An Israeli physician who sees patients in the northern Negev city of Arad advocates the legalization of cannabis altogether — not just for medicinal purposes — saying that more than 100 years of bans on various drugs have not stopped substance abuse. In fact, Dr. Yuval Rabinovich says it’s time to legalize everything.
“As physicians, we are not very good in refusing patients’ requests, but the society expects this from us,” Rabinovich said originally in a response to a post on a colleague’s Facebook page. “The primary problem is regulation. Politicians think that banning something that is bad for you is a good idea.”
Speaking to JewishPress.com in an interview on November 1, Rabinovich said that after more than a century of fighting heroin use, “we didn’t succeed in preventing people from getting it — and the price didn’t even drop.”

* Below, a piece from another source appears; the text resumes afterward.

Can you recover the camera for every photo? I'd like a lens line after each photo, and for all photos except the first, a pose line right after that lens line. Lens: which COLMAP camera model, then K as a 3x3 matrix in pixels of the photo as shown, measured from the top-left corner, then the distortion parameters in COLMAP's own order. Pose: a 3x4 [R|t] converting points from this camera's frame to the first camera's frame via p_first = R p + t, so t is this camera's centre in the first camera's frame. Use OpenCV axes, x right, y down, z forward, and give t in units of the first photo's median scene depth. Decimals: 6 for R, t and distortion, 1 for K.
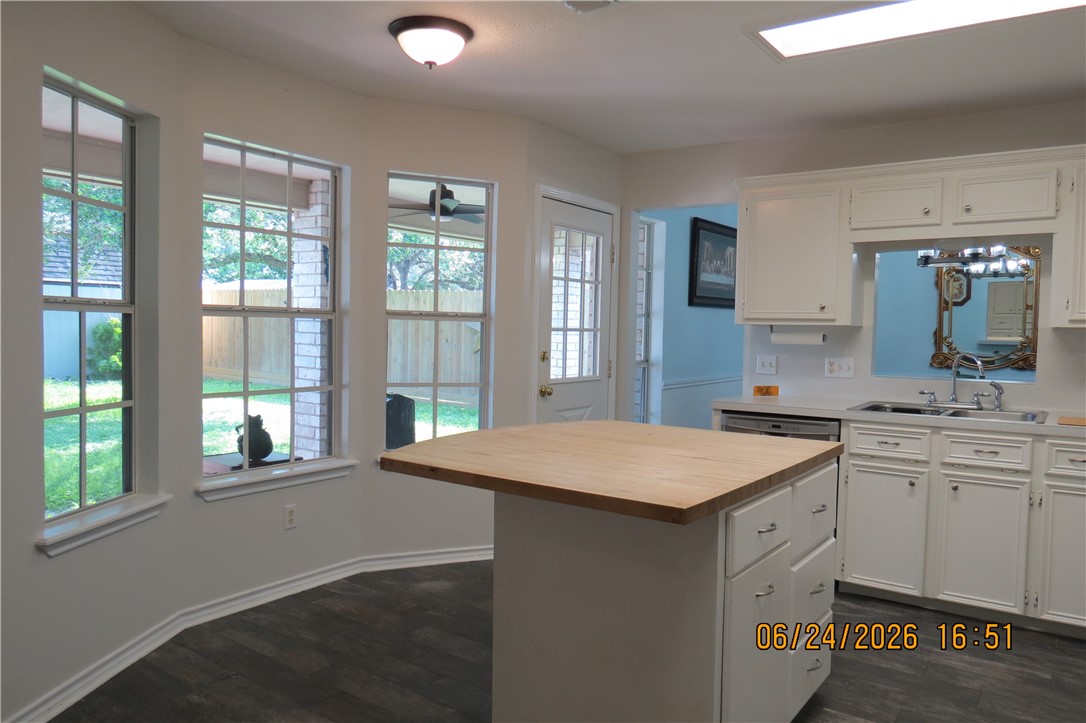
lens RADIAL K [[749.5, 0, 543.0], [0, 749.5, 361.5], [0, 0, 1]] dist [-0.035430, 0.015644]
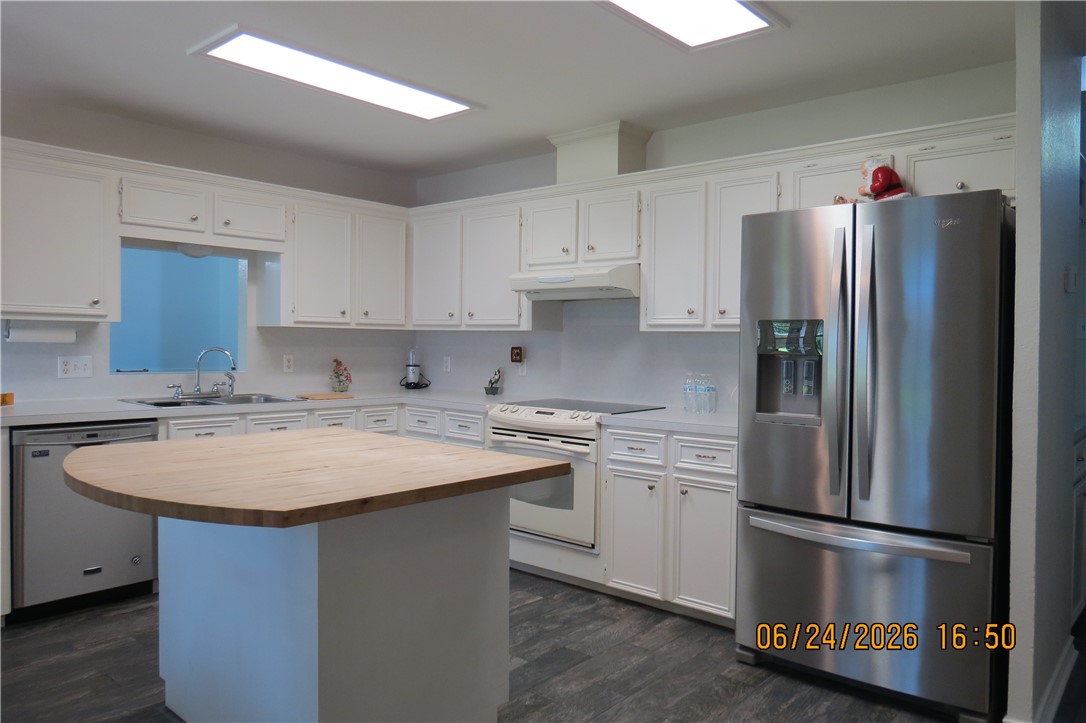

“Medicinal” cannabis has the “alleged attributes of classic panacea,” Rabinovich said, “a remedy for all diseases with the proof for none: fibromyalgia, epilepsy, cancer pain, Parkinson’s disease. The list is endless.”
He also noted that so-called “medicinal” cannabis has “no standardization of use: dosing, route of administration, post marketing follow-up, or anything else,” and went on to say that the “worst thing about cannabis is that it is described as harmless, a thing that it is definitely not.
“We are now 99 years since Prohibition. Alcohol was banned unless you could get a prescription, and indeed it was prescribed,” Rabinovich said. There were prescriptions for alcohol to relieve anemia, tuberculosis, pneumonia, high blood pressure, “and whatever you would expect from an early 20th century panacea.”
It is time, he said, “to put away with regulating substances and legalize everything.”
He pointed to alcohol as “a good example,” saying that one is not allowed to drive under its influence, nor is anyone allowed to sell it to children.
“Apart from that, as doctors we advise you not to consume it in large quantities, but you do not break any law if you do. This way we have good regulation. We tax it, the manufacturing conditions are adequate, and we do not pretend it to be a medicine.”
The Israeli Ministry of Health includes a Medical Cannabis Unit, which is the authorized unit that “examines applications and issues permits to hold, use and research dangerous drugs under the Dangerous Drugs Ordinance.
“The Medical Cannabis Unit examines medical recommendations to use cannabis for medical purposes, in accordance with the established procedures,” including as an adjunct treatment for post-traumatic stress disorder (PTSD).